One of the biggest ways a replicant differs from a human is their memories. As they were never "born" and had no childhood, but emerge as fully-formed adult humans in appearance when they're constructed, they have to have memories implanted. This is a way for them to have an "anchor" on their emotions, which would override their systems otherwise.

Today, cognition researchers use memory implantation as a technique in relation to cognitive psychology. They make subjects believe a memory happened to them that never actually did. These implanted memories prove how easy it is to distort a human's memory of a past event, casting doubt over the repressed therapy techniques of digging for memories that may not be valid. At that point, would a human and a replicant be so different if they both believed their memories to be true?

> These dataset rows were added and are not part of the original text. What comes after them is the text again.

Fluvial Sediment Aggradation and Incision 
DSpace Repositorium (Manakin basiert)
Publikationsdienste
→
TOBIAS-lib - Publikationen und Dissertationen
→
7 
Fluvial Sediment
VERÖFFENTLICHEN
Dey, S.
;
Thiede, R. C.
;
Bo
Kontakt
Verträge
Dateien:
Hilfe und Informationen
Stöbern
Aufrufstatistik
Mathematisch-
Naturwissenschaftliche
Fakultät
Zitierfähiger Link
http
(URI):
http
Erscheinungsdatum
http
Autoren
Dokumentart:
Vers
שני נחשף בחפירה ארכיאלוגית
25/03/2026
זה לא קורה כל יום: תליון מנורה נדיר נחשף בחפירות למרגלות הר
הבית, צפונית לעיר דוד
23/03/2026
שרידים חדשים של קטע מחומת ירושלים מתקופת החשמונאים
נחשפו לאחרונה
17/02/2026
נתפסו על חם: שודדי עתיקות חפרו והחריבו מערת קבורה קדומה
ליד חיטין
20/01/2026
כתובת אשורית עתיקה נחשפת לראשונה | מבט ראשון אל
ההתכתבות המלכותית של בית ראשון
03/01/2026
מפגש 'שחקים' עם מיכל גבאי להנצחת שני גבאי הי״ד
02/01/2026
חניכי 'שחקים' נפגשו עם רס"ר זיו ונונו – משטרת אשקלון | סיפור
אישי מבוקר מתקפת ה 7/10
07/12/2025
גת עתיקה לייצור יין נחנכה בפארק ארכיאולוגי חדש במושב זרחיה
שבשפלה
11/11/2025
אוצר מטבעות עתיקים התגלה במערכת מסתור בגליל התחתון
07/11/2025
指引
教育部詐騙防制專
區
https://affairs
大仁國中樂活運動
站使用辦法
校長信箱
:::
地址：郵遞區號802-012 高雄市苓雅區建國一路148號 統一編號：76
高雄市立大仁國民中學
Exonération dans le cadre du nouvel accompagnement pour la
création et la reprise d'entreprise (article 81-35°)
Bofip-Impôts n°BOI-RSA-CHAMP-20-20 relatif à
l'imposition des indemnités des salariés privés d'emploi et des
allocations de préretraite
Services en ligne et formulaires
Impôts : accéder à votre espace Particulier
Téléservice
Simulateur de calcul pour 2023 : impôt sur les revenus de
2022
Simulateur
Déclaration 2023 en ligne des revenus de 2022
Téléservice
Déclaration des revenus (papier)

The robot-doomsday scenario is a mainstay in the sci-fi genre. In films like Terminator and I, Robot, the artificially intelligent beings turn on their human creators and threaten to wipe out humankind. It always boils down to the robot/AI/replicant either becoming "self aware" and wanting to preserve itself over humans who wish to destroy it, or deciding humans should be destroyed because they're inefficient/a danger to themselves (think Ultron in Avengers).

However, the crucial issue with the scenario is that while AI is still programmed by humans, AI doesn't think like humans. Humans can learn from very few examples of failure, but AI must replicate scenarios over and over to learn patterns not to repeat. In this way, they are far from developing consciousness. We should be more afraid of how humans would use AI, than how it would use itself.